I'm supposed to use the quadratic formula.

Okay, I got to the quadratic formula part, but the number under the radical is not a perfect square, how would I solve for x?

Answer 1

a) In your equation: put f(x)=0

b) Take the common denominator - you equation looks like:
[(2x+1)(x+2) - (x-1)(x-3)] / [(x-3)(x+2)]

c) Now use the quadratic formula as you said to resolve the numerator equation, say you find the roots, x=a & x=b

d) The final step is to make your denominator does not stay indeterminate - so "a" or "b" should not be -2 (x=-2) or 3 (x=3)

So you have your solve for x solution as the value(s) from step C that satisfy the condition (d)
I hope this helps.

Answer 2

You need to get rid of the denominators. Multiply both parts of the equation by (x-3)(x+2). This will make the equation f(x)=(2x+1)(x+2)-(x-1)(x-3). This comes out to be 2x^2+5x+2-x^2+4x-3. This simplifies to x^2+9x-1. From here, use the quadratic formula.

Answer 3

Ok, building on the equation that economicsguy came up with (I came up with the same thing) the quadratic formula will give you:
x = 81 + sqrt(85) or
x = 81 - sqrt(85)

For most math classes those would be the final exact answers.

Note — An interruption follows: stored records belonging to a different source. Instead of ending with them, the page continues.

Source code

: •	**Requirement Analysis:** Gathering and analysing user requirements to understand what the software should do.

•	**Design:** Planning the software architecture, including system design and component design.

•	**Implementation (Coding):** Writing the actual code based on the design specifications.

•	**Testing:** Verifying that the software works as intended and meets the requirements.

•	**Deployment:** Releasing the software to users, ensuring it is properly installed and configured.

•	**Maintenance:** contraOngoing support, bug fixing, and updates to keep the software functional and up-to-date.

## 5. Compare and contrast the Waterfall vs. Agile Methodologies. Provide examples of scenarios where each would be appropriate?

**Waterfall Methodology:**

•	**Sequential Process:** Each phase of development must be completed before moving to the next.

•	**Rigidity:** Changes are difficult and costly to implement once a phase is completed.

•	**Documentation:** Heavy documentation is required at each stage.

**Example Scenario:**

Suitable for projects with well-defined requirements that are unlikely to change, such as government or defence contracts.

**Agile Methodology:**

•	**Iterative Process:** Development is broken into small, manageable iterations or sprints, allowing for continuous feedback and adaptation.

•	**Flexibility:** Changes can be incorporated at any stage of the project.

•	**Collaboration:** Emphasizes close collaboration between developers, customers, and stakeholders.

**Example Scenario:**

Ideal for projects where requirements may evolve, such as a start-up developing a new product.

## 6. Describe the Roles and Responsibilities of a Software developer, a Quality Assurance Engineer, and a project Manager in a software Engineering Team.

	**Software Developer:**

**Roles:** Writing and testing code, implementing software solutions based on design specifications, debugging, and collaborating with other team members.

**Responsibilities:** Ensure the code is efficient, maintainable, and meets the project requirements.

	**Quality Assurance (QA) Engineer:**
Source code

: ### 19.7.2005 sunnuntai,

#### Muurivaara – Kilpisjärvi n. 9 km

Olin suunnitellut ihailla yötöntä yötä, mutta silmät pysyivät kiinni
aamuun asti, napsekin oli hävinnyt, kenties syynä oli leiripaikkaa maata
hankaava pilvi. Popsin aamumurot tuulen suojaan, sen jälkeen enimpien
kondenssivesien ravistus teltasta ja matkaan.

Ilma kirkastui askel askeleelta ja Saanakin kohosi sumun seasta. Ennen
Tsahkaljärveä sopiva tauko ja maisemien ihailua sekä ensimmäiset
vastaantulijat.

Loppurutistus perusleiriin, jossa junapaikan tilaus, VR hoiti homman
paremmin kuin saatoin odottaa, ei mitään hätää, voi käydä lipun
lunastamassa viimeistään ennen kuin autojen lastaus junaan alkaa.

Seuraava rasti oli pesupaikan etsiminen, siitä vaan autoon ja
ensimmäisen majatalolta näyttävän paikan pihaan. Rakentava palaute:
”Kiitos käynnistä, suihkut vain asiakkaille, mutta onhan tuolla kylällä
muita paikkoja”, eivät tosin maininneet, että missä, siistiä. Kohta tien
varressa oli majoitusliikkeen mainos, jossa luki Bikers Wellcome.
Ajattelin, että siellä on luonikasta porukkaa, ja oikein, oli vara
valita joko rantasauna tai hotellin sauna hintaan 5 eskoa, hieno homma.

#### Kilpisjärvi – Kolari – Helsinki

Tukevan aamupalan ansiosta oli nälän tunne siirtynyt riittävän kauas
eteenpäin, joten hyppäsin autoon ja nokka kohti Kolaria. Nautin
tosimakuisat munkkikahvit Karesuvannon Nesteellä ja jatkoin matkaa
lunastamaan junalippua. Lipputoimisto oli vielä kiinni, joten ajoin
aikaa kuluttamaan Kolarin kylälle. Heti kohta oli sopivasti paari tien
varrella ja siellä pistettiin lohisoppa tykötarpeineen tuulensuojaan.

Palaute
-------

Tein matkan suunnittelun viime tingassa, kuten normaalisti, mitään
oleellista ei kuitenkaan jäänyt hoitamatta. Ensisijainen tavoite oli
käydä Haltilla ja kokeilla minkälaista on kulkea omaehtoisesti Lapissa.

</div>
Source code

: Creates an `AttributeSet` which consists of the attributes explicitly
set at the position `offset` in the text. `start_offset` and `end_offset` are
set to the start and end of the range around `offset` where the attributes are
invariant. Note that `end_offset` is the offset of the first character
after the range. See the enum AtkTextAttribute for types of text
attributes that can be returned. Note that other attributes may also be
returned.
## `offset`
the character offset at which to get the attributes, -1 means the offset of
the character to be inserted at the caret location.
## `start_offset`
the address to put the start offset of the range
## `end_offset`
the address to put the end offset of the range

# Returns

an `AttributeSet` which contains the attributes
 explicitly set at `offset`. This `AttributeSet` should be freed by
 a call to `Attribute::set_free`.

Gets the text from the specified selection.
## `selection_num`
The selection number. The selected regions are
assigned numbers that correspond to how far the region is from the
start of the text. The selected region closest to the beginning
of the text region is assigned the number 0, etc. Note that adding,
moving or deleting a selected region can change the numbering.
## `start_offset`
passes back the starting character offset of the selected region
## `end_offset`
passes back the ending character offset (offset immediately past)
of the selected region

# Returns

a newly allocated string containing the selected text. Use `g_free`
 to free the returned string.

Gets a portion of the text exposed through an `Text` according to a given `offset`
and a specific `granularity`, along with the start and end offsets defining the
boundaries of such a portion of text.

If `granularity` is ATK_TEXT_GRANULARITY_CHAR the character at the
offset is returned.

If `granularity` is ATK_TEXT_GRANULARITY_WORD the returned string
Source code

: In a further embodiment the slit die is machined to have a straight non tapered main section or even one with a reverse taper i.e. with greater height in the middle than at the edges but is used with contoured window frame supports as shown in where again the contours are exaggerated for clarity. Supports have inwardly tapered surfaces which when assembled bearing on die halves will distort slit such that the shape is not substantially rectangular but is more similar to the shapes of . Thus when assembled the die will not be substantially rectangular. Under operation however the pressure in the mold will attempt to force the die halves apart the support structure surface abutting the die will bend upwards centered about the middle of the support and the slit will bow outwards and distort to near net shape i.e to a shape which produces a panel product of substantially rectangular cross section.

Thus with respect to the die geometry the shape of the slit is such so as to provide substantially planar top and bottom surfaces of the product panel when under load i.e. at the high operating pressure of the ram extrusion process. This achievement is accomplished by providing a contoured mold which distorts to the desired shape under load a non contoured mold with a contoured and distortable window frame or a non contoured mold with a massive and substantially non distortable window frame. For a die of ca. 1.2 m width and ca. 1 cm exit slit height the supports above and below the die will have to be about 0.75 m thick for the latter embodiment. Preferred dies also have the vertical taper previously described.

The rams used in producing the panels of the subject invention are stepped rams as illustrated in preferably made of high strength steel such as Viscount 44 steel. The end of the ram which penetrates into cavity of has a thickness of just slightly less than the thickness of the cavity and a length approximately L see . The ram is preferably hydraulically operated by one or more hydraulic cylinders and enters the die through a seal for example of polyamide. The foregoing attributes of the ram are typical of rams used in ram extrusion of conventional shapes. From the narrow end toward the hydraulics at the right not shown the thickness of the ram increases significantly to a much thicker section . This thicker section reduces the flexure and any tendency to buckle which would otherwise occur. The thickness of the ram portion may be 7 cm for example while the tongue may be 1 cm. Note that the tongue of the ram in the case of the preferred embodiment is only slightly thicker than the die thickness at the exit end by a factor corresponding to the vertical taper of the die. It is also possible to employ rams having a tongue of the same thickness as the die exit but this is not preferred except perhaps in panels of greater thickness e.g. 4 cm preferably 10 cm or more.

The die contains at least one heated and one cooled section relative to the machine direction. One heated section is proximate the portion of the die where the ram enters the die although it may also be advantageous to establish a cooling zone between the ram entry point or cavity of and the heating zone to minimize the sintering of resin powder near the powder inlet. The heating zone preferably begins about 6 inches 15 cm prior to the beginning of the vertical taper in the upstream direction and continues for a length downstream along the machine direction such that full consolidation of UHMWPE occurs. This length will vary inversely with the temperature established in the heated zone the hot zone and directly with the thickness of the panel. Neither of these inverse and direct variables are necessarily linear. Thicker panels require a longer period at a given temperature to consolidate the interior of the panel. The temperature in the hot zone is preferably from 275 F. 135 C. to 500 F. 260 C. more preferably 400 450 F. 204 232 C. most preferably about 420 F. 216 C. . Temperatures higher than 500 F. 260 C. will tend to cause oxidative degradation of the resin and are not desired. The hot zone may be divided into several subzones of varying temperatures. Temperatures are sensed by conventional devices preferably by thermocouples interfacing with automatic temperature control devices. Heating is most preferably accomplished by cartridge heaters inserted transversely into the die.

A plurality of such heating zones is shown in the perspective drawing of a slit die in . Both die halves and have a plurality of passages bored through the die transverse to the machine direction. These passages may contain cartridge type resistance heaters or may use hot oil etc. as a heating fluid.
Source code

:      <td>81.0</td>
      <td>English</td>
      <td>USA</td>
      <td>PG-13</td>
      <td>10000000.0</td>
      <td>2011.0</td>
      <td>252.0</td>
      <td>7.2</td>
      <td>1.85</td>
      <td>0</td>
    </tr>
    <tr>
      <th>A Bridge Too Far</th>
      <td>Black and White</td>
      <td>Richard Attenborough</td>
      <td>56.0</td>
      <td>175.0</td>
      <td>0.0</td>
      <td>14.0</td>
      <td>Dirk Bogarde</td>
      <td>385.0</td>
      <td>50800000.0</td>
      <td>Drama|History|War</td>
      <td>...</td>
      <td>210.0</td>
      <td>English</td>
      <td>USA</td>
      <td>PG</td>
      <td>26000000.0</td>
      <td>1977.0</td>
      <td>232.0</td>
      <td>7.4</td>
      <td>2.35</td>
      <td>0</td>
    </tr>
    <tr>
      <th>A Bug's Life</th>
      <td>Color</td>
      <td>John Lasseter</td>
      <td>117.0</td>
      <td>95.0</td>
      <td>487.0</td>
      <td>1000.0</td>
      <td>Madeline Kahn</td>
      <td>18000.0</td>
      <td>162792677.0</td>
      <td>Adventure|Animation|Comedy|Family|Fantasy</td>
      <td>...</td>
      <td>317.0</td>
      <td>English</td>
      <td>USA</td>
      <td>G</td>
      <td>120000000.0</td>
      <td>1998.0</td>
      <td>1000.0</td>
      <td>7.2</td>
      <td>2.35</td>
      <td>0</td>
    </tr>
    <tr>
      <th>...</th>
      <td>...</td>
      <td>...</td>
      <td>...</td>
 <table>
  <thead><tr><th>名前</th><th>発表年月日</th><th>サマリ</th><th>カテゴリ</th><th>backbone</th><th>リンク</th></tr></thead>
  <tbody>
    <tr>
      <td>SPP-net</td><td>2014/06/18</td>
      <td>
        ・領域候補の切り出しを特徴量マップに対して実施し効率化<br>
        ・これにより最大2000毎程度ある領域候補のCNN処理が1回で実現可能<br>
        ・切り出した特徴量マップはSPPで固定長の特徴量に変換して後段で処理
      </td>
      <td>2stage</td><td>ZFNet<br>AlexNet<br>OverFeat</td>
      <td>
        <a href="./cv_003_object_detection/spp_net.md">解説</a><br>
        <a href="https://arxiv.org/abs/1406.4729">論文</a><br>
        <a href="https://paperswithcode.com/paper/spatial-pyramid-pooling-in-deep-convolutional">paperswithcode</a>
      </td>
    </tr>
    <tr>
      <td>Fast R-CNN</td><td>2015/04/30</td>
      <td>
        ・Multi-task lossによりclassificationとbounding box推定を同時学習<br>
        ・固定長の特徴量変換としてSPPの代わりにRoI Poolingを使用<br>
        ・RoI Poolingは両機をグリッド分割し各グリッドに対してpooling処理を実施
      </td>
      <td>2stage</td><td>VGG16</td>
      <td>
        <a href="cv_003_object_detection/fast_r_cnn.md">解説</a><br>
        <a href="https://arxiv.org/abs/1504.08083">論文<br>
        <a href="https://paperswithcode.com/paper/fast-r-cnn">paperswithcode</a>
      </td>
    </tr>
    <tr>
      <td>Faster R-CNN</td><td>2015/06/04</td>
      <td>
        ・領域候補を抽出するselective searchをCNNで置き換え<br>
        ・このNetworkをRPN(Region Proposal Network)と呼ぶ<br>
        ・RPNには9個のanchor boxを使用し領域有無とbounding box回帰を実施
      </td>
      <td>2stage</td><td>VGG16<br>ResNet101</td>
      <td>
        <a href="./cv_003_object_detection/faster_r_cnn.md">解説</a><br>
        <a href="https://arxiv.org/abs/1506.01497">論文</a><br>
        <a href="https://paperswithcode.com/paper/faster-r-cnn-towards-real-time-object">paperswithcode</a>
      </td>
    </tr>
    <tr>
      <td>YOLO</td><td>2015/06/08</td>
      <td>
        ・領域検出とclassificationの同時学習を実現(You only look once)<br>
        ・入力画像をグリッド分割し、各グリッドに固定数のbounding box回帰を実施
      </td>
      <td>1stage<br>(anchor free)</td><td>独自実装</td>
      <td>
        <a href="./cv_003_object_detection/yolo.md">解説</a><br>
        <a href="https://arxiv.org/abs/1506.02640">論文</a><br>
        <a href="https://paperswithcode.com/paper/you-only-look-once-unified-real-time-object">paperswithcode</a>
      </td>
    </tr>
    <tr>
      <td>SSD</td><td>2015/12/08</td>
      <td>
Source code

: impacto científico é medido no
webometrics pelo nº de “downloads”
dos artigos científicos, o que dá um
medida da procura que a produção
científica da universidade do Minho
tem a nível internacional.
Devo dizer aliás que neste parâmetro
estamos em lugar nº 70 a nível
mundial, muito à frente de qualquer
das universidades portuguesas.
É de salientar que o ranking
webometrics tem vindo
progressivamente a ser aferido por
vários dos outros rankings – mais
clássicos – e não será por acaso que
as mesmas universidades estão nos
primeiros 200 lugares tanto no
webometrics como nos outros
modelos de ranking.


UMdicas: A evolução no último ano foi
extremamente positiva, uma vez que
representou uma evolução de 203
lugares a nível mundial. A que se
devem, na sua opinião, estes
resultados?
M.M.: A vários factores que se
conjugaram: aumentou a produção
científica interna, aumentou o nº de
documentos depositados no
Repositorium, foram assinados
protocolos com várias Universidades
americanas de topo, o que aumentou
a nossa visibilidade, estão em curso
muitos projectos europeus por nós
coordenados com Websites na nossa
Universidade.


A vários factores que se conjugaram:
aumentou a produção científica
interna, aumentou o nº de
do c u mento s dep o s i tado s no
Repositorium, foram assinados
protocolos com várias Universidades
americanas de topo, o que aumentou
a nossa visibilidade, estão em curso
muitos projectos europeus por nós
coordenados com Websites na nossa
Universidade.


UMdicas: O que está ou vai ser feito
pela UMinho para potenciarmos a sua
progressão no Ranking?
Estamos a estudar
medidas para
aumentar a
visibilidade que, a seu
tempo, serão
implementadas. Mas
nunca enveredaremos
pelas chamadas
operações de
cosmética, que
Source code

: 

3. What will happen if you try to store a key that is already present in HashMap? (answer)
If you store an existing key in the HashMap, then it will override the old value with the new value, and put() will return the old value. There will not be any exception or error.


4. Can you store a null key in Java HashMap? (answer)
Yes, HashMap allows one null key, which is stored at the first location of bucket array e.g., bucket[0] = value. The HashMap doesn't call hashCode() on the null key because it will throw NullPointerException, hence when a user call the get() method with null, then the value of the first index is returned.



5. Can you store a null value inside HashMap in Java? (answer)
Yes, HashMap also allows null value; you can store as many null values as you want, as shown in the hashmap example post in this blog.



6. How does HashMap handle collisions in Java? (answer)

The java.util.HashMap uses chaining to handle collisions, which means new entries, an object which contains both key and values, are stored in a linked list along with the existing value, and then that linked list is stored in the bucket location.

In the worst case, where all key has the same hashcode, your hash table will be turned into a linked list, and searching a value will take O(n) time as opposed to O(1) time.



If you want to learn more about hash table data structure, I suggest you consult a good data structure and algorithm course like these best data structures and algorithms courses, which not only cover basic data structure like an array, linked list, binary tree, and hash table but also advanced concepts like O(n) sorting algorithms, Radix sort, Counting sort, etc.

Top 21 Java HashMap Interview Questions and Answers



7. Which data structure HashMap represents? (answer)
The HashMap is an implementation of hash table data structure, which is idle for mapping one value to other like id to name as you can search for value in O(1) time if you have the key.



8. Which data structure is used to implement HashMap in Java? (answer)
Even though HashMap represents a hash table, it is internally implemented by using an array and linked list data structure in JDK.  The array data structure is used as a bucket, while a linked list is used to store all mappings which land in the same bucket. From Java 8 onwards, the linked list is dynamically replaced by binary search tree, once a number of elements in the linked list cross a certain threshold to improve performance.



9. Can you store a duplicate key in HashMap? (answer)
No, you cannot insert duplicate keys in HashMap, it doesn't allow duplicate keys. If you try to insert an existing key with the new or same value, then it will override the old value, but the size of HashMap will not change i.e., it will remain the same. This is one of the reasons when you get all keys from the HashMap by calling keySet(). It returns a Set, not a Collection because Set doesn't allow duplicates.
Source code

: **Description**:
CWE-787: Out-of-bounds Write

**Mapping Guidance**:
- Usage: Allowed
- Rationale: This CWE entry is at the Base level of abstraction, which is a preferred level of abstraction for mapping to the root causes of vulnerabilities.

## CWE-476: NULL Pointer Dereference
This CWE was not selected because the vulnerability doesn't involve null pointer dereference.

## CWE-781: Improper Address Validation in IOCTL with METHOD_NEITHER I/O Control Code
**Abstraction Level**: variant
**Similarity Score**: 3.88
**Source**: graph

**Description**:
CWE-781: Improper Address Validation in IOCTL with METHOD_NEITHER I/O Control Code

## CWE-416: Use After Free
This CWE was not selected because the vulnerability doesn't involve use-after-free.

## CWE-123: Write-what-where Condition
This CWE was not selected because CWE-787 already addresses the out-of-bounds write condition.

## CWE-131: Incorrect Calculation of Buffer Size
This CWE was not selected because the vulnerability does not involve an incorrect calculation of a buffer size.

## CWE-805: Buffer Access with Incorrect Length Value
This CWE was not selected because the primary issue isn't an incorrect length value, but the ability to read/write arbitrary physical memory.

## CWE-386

However if you want an approximate answer (that does not include any radicals), you would enter those answers into a calculator that has a square root key, and it will give you two decimal answers that you can round to one or two significant digits.

Answer 4

(2x+1)/(x-3) - (x-1)/(x+2) = 0

[(x - 3)(x + 2)][(2x+1)/(x-3) - (x-1)/(x+2) ] = 0

(2x + 1)(x + 2) - (x - 1)(x - 3) = 0

2x² + 5x + 2 - (x² - 4x + 3) = 0

2x² + 5x + 2 - x² + 4x - 3 = 0

x² + 9x -1 = 0

x² + 9x + 81/4 - 81/4 -1 = 0

(x + 9/2)² = 85/4

x = -9/2 ± 1/2√85

Therefore:

f(x) = 0 when x = ½(-9 ± √85)

Answer 5

well anything that eaquals in 0 from multiplying one of them i zero and it dosent matter what the other one is. hope it will help.